Most of us have heard of the Incas, but they were only the last of a line of empires that rose in western South America. Before them, in the high and mostly dry plateau of the Andes, called the Altiplano, the Tiwanaku flourished. The indigenous Aymara of modern day Bolivia consider themselves descendants of the Tiwanaku. In January 2006, a day before he assumed presidential office, Evo Morales, an Aymara himself, attended a ceremony at the principal archaeological site of of this ancient culture, two hours from La Paz.

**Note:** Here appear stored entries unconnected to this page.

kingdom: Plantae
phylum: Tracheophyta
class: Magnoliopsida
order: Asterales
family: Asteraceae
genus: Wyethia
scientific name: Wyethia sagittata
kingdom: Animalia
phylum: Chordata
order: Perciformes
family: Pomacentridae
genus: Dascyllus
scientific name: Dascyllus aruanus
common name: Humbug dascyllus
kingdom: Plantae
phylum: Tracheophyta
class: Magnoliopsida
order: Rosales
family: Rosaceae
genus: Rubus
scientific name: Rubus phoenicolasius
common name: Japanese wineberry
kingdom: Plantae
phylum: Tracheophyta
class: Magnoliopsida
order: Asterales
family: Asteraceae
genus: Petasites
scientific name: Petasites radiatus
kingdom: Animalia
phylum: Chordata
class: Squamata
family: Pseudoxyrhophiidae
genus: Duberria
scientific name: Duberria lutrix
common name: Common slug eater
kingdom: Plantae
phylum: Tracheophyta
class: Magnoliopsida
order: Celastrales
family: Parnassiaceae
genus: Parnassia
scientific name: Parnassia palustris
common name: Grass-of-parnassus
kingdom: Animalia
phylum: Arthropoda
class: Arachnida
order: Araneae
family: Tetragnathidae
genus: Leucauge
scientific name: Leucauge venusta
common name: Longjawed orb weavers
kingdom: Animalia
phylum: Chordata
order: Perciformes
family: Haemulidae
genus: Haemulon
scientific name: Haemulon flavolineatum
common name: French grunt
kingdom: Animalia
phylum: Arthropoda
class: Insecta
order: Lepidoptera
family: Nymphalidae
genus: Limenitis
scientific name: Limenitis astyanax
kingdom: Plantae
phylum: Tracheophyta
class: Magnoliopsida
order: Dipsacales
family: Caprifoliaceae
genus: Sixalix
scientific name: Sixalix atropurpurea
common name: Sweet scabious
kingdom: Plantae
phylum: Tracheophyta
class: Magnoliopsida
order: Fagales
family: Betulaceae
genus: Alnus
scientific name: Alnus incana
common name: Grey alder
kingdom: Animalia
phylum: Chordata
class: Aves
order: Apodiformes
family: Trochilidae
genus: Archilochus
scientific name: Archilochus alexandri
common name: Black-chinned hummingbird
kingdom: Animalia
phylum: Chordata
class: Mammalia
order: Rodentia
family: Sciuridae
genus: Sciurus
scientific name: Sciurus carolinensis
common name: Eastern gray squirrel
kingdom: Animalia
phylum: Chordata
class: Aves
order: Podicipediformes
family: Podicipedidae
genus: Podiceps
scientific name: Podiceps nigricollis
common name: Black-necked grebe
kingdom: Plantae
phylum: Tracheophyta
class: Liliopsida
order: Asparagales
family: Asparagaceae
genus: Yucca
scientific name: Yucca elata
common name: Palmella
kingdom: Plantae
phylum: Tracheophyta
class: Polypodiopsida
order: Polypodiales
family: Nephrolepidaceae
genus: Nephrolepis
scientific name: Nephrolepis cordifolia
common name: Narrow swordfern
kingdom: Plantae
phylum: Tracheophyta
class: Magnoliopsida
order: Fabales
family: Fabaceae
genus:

The Spanish colonized this part of the world with much brutality in the 16th century; Bolivia became independent in the 19th century but it was a sham independence: the Spanish descended elites still held power. Evo Morales’s remarkable ascension to the highest office in Bolivia in 2006 – he had been a Coca farmer once – was a truly historic moment. Hence the coronation at Tiwanaku. Like the blacks of South Africa, the majority Aymara too were denied for a long time. Evo Morales may be viewed skeptically in the West because he is socialist, but it is from the perspective of indigenous empowerment that his rise is significant. In 2009, a month before I visited La Paz, he was reelected with an even stronger majority.
Above, you'll find some pictures of relics from the Tiwanaku site. The Spanish missionaries of the sixteenth century couldn’t let them be. They "exorcised" the spirit of the second relic by scraping a cross on the right shoulder. No doubt, this nasty bit of sabotage stemmed from a deep insecurity. If the God of Christianity was indeed the only worthy and true God, then why did that fact have to be imposed in a coercive manner?